[Information given]:
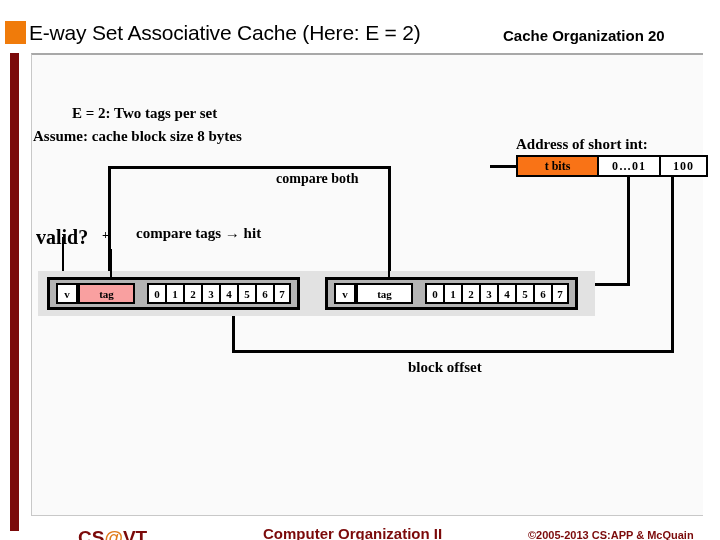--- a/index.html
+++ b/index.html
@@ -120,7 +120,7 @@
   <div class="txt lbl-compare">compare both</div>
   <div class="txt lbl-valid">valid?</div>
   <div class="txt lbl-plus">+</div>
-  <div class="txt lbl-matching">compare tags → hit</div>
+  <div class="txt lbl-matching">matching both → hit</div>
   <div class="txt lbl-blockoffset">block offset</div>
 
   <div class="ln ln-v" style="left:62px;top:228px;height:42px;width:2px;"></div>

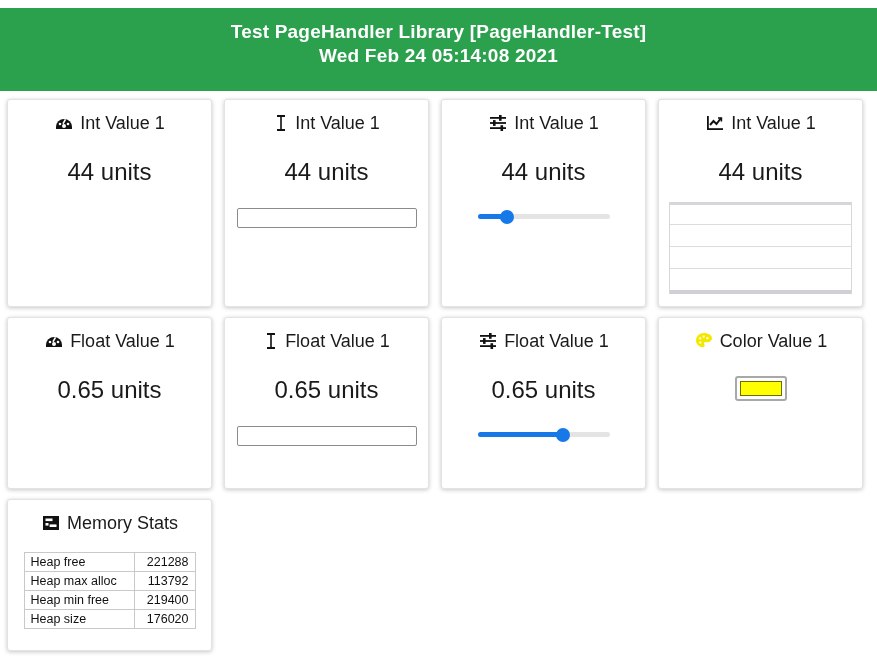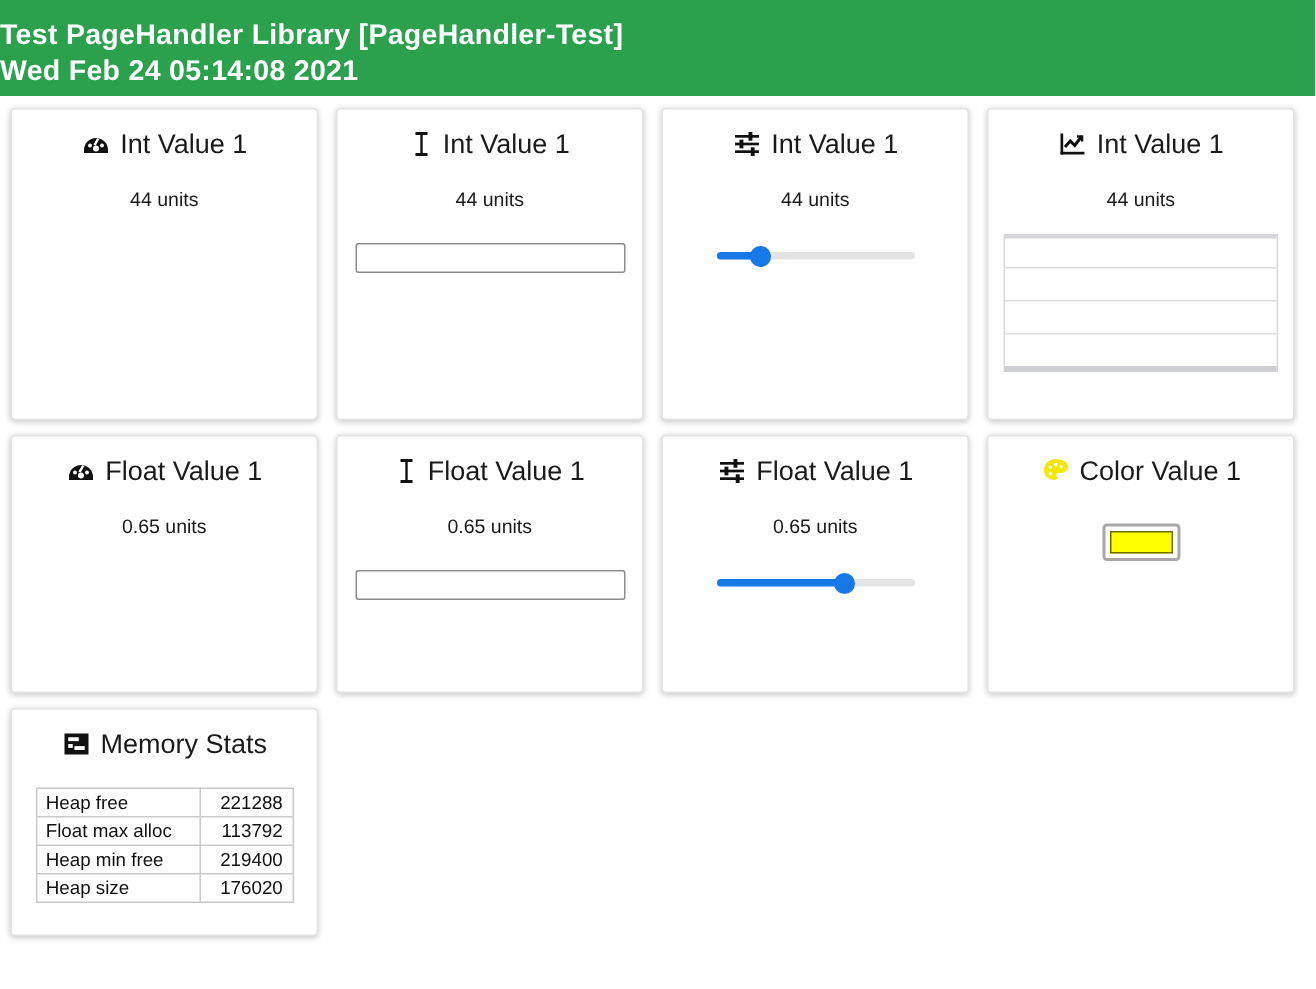--- a/index.html
+++ b/index.html
@@ -17,9 +17,10 @@
   #app-header {
     background: #2ba14e;
     color: #ffffff;
-    text-align: left;
+    text-align: center;
     padding: 12px 0 14px 0;
-    height: 64px;
+    height: 83px;
+    margin-top: 8px;
   }
   #app-header .line {
     font-weight: bold;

[Exercise]: Exact copy, no pictures: reproduce the whole listing above.

[Answer space]:
--- a/index.html
+++ b/index.html
@@ -120,7 +120,7 @@
   <div class="txt lbl-compare">compare both</div>
   <div class="txt lbl-valid">valid?</div>
   <div class="txt lbl-plus">+</div>
-  <div class="txt lbl-matching">compare tags → hit</div>
+  <div class="txt lbl-matching">matching both → hit</div>
   <div class="txt lbl-blockoffset">block offset</div>
 
   <div class="ln ln-v" style="left:62px;top:228px;height:42px;width:2px;"></div>

--- a/index.html
+++ b/index.html
@@ -17,9 +17,10 @@
   #app-header {
     background: #2ba14e;
     color: #ffffff;
-    text-align: left;
+    text-align: center;
     padding: 12px 0 14px 0;
-    height: 64px;
+    height: 83px;
+    margin-top: 8px;
   }
   #app-header .line {
     font-weight: bold;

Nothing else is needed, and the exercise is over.